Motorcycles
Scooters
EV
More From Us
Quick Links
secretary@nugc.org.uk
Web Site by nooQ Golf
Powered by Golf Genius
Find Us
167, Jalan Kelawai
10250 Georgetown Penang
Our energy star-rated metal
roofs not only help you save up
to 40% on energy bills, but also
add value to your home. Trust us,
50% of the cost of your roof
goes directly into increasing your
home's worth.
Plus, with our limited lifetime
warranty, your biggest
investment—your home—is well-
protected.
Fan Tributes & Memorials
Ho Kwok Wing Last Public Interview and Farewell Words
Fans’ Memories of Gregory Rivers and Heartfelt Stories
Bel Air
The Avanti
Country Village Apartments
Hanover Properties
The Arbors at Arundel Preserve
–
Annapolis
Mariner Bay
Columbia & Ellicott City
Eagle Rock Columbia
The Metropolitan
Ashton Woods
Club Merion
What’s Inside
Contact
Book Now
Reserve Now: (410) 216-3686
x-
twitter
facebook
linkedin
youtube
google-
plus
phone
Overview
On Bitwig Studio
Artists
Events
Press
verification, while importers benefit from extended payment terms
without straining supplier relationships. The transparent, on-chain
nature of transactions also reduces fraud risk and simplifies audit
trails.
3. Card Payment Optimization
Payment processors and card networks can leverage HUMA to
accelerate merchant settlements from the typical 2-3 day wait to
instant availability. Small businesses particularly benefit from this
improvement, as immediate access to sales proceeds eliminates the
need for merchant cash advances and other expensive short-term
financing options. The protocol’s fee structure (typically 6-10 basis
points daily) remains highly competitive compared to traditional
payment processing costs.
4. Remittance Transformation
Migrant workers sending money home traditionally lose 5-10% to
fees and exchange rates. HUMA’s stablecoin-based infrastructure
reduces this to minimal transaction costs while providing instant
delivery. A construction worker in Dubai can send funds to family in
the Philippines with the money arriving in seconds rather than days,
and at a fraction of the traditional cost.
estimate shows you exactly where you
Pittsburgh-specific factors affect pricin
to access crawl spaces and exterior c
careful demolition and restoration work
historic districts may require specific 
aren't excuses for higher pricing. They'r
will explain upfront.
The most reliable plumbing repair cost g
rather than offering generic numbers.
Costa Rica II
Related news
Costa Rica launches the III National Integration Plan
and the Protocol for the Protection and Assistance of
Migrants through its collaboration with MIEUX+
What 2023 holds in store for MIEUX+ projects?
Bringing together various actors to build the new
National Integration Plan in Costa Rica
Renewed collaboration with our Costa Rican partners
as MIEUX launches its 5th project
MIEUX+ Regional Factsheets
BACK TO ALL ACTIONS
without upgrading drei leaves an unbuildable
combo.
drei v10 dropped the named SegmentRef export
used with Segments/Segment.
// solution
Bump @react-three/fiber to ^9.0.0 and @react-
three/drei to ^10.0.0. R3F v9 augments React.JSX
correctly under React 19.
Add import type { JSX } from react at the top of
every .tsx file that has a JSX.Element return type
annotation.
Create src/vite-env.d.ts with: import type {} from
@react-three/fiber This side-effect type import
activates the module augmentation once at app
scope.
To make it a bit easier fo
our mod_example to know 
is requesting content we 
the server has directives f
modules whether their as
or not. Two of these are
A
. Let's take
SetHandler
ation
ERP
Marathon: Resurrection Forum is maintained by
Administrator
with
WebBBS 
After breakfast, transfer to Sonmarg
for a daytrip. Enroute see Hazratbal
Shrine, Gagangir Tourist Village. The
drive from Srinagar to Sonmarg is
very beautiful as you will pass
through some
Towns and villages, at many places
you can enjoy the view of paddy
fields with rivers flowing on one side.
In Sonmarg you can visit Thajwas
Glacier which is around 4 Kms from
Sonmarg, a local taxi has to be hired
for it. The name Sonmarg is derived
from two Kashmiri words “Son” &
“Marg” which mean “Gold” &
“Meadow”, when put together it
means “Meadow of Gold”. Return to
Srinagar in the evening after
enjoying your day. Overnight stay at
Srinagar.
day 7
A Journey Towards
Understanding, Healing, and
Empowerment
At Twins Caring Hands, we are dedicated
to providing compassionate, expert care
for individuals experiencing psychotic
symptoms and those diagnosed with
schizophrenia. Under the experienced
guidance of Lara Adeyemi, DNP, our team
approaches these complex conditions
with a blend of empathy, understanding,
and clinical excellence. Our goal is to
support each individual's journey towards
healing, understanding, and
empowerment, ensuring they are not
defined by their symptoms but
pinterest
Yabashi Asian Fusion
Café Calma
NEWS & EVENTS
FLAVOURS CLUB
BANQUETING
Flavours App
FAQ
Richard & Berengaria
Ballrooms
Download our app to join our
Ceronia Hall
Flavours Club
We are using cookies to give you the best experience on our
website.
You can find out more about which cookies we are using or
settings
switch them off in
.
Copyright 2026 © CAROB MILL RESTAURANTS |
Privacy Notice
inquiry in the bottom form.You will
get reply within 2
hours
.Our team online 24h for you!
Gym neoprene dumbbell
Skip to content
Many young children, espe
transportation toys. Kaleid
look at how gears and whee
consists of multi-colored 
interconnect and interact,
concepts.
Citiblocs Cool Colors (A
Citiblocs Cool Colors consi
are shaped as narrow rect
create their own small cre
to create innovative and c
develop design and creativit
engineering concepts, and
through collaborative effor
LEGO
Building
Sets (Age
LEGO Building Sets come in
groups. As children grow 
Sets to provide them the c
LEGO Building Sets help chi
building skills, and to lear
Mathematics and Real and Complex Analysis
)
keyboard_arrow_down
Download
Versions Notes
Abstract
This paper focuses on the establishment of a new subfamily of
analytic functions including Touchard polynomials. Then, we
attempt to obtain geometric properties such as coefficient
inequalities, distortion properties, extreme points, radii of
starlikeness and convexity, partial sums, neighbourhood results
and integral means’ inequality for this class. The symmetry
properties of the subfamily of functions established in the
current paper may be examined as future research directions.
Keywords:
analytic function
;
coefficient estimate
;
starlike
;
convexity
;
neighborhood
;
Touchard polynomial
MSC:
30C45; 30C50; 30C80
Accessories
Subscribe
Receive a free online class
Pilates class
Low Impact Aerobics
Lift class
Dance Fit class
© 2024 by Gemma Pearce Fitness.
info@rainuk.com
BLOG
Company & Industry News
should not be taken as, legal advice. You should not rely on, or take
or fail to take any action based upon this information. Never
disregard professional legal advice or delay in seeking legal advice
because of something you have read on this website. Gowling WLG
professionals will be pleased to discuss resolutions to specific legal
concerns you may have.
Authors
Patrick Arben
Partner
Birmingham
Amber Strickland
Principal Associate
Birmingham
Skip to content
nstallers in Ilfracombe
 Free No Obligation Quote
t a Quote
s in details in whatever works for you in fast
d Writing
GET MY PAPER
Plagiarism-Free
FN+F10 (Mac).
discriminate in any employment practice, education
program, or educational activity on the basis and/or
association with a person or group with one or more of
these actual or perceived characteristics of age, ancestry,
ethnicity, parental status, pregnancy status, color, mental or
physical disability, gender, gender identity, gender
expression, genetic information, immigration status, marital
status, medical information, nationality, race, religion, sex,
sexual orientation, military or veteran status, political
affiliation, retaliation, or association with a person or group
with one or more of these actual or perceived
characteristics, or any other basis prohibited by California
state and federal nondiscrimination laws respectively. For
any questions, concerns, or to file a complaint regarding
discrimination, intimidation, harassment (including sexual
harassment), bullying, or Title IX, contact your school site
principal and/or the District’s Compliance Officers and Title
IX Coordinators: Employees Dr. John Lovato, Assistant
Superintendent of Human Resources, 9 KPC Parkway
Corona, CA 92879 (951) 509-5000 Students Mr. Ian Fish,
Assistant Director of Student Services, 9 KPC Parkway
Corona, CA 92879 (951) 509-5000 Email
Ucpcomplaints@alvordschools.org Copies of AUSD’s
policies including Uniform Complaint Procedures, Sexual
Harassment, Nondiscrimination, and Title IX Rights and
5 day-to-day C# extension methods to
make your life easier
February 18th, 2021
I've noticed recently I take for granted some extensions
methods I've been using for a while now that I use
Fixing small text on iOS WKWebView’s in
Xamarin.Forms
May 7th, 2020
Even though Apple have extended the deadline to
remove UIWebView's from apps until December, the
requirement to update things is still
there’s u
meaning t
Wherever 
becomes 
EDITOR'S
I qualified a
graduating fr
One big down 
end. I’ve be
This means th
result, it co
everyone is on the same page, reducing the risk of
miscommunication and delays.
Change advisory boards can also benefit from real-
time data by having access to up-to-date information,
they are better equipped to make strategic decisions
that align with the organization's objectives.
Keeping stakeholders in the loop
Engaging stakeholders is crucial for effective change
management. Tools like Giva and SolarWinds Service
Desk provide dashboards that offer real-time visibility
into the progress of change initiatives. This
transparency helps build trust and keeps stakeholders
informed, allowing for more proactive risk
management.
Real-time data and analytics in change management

● ● ● ● ● ● ●

(Task details) Reproduce word for word the material above, starting with the line that has "What’s Inside" and stopping after the line that has "Payment processors and".

(Response area)
What’s Inside
Contact
Book Now
Reserve Now: (410) 216-3686
x-
twitter
facebook
linkedin
youtube
google-
plus
phone
Overview
On Bitwig Studio
Artists
Events
Press
verification, while importers benefit from extended payment terms
without straining supplier relationships. The transparent, on-chain
nature of transactions also reduces fraud risk and simplifies audit
trails.
3. Card Payment Optimization
Payment processors and card networks can leverage HUMA to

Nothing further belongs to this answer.